Además, tales animales y muchos otros que podríamos mencionar aquí (lobos, zorros, gacelas Thompson, tiburones azules, serpientes de cascabel, murciélagos, sapos, &c.) aparecerían como dotados de sistemas teleceptivos muy precisos y variados (fosetas, termoreceptores, eco-localizadores, sensibilidad a la luz polarizada, etc, etc) mediante los cuales tales sujetos operatorios serán capaces de percibir diferentes tejidos apotéticos sobre los que intervendrán aproximándose o separándose de ellos, &c. En este contexto, muchos se sentirán tentados a hablar, con el gran biólogo estonio Jakob Johan von Üexkul del que Konrad Lorenz tanto había aprendido, de un «mundo» de la chinchilla separado a su vez del «mundo» de la mariposa princesa o del «mundo» de las gaviotas reidoras de Tinbergen. «En el mundo de las moscas sólo hay cosas de moscas» según la consigna de Üeskull. Sin embargo, se hará preciso recordar en este contexto de que semejante concepción de los «mundos-entorno» perceptivos de los animales, supone olvidar la involucración de unos animales con otros que determina, entre otras cosas, su competencia darwiniana.

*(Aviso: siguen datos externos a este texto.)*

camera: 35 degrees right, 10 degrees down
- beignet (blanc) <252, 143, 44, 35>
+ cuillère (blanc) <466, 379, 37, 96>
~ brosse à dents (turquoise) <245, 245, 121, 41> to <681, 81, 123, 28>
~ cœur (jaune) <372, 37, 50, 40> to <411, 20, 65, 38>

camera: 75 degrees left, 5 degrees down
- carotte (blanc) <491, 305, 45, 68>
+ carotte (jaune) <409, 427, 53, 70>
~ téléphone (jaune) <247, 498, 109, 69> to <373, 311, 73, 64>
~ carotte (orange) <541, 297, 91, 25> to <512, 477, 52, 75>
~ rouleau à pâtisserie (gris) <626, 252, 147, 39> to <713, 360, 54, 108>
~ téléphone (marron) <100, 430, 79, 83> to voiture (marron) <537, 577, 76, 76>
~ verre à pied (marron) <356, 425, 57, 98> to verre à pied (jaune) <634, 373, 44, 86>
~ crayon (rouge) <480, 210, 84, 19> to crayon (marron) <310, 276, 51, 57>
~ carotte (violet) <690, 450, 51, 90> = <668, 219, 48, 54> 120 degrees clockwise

Sencillamente no es cierto que el «mundo» de las moscas aparezca como incomunicado, leibnizianamente, con el de los sapos (y si fuese así la evolución por selección natural no habría podido tener lugar), pero a su vez, si están comunicados, ¿qué razón –nos preguntamos– subsistirá para seguir hablando de diferentes mundos?

Concluimos: nos parece que se sigue de lo dicho que el idealismo lingüístico del Wittgenstein del Tractatus, tan cercano por su formato al idealismo trascendental kantiano, descansaría en una sustantificación metafísica de algunas de las ideas centrales de la tradición filosófica, una sustantificación ciertamente que sólo puede abrirse camino a través de una negligencia sistemática de un conjunto muy poderoso de evidencias del que se alimenta la propia historia de la etología (para 1919 W. Koehler había concluido ya sus investigaciones con Sultán en Tenerife) y que, en buena medida, permanecería en la inmanencia de soluciones del problema del alma de los brutos tan añejas como la que es propia del humanismo moderno cartesiano-kantiano. No es que Wittgenstein haya defendido que los animales son autómatas (sin perjuicio de lo cual, adviértase, en sus Investigaciones Lógicas, el autor del Tractatus no está tan lejos de defender una versión radicalmente mecanicista del behaviorismo: «si un león pudiese hablar no lo entenderíamos»), pero sí, sin duda, ha procedido a ignorar cantidades masivas de evidencias etológicas que acaso hubiesen hecho muy difícil defender algunas de sus tesis más conocidas. En todo caso, no creemos que esta desconsideración de la conducta etológica de los sujetos operatorios no humanos pueda separarse del todo del célebre «desprecio» wittgensteiniano hacia la relevancia filosófica del darwinismo. Sea de todo esto lo que sea, lo que nos ha parecido conveniente apuntillar en estas páginas es acaso la siguiente conclusión: los límites de «mi» lenguaje no son los límites de «mi» mundo, porque ni «mi» mundo ni «mi» lenguaje dejan de estar envueltos por terceros sujetos que desbordan toda clausura hipostática posible tanto del lenguaje como del propio mundo.